(Saved data entries)
━━━━━━━━━━━━━━━━━━━━━━━━━━━━━━
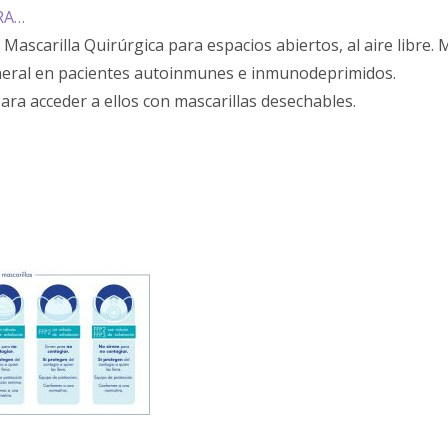
RA…
ascarilla Quirúrgica para espacios abiertos, al aire libre. 
neral en pacientes autoinmunes e inmunodeprimidos.
ara acceder a ellos con mascarillas desechables.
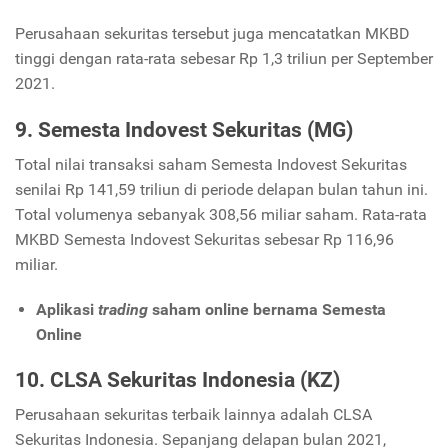
Perusahaan sekuritas tersebut juga mencatatkan MKBD
tinggi dengan rata-rata sebesar Rp 1,3 triliun per September
2021.
9. Semesta Indovest Sekuritas (MG)
Total nilai transaksi saham Semesta Indovest Sekuritas
senilai Rp 141,59 triliun di periode delapan bulan tahun ini.
Total volumenya sebanyak 308,56 miliar saham. Rata-rata
MKBD Semesta Indovest Sekuritas sebesar Rp 116,96
miliar.
Aplikasi
trading
saham online bernama Semesta
Online
10. CLSA Sekuritas Indonesia (KZ)
Perusahaan sekuritas terbaik lainnya adalah CLSA
Sekuritas Indonesia. Sepanjang delapan bulan 2021,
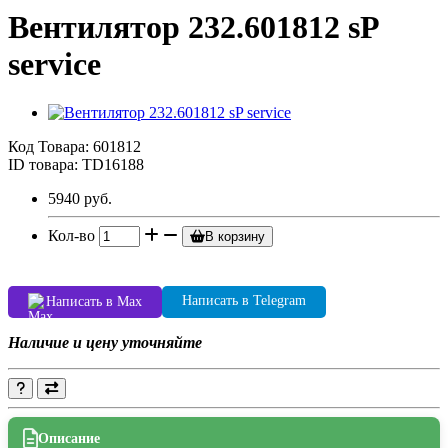
Вентилятор 232.601812 sP
service
Код Товара:
601812
ID товара: TD16188
5940 руб.
Кол-во
В корзину
Написать в Telegram
Написать в Max
Наличие и цену уточняйте
Описание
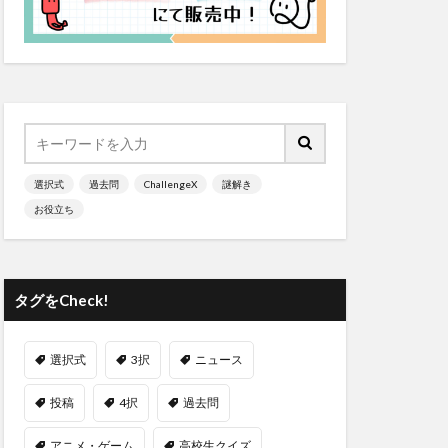
選択式
過去問
ChallengeX
謎解き
お役立ち
タグをCheck!
選択式
3択
ニュース
投稿
4択
過去問
アニメ・ゲーム
高校生クイズ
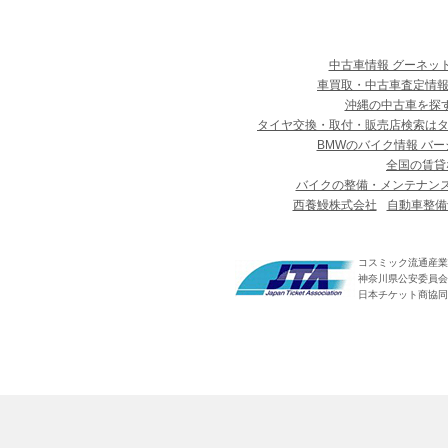
中古車情報 グーネッ
車買取・中古車査定情報
沖縄の中古車を探
タイヤ交換・取付・販売店検索は
BMWのバイク情報 バー
全国の賃貸
バイクの整備・メンテナン
西養鰻株式会社
自動車整備
コスミック流通産業
神奈川県公安委員会 第
日本チケット商協同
━━━━━━━━━━━━━━━━━━━━━━━━━━━━━━
> _WHAT IS NEEDED_
Could every line above be set down exactly, with the pictures omitted?

> _TASK SOLUTION_
RA…
ascarilla Quirúrgica para espacios abiertos, al aire libre. 
neral en pacientes autoinmunes e inmunodeprimidos.
ara acceder a ellos con mascarillas desechables.
Perusahaan sekuritas tersebut juga mencatatkan MKBD
tinggi dengan rata-rata sebesar Rp 1,3 triliun per September
2021.
9. Semesta Indovest Sekuritas (MG)
Total nilai transaksi saham Semesta Indovest Sekuritas
senilai Rp 141,59 triliun di periode delapan bulan tahun ini.
Total volumenya sebanyak 308,56 miliar saham. Rata-rata
MKBD Semesta Indovest Sekuritas sebesar Rp 116,96
miliar.
Aplikasi
trading
saham online bernama Semesta
Online
10. CLSA Sekuritas Indonesia (KZ)
Perusahaan sekuritas terbaik lainnya adalah CLSA
Sekuritas Indonesia. Sepanjang delapan bulan 2021,
Вентилятор 232.601812 sP
service
Код Товара:
601812
ID товара: TD16188
5940 руб.
Кол-во
В корзину
Написать в Telegram
Написать в Max
Наличие и цену уточняйте
Описание
選択式
過去問
ChallengeX
謎解き
お役立ち
タグをCheck!
選択式
3択
ニュース
投稿
4択
過去問
アニメ・ゲーム
高校生クイズ
中古車情報 グーネッ
車買取・中古車査定情報
沖縄の中古車を探
タイヤ交換・取付・販売店検索は
BMWのバイク情報 バー
全国の賃貸
バイクの整備・メンテナン
西養鰻株式会社
自動車整備
コスミック流通産業
神奈川県公安委員会 第
日本チケット商協同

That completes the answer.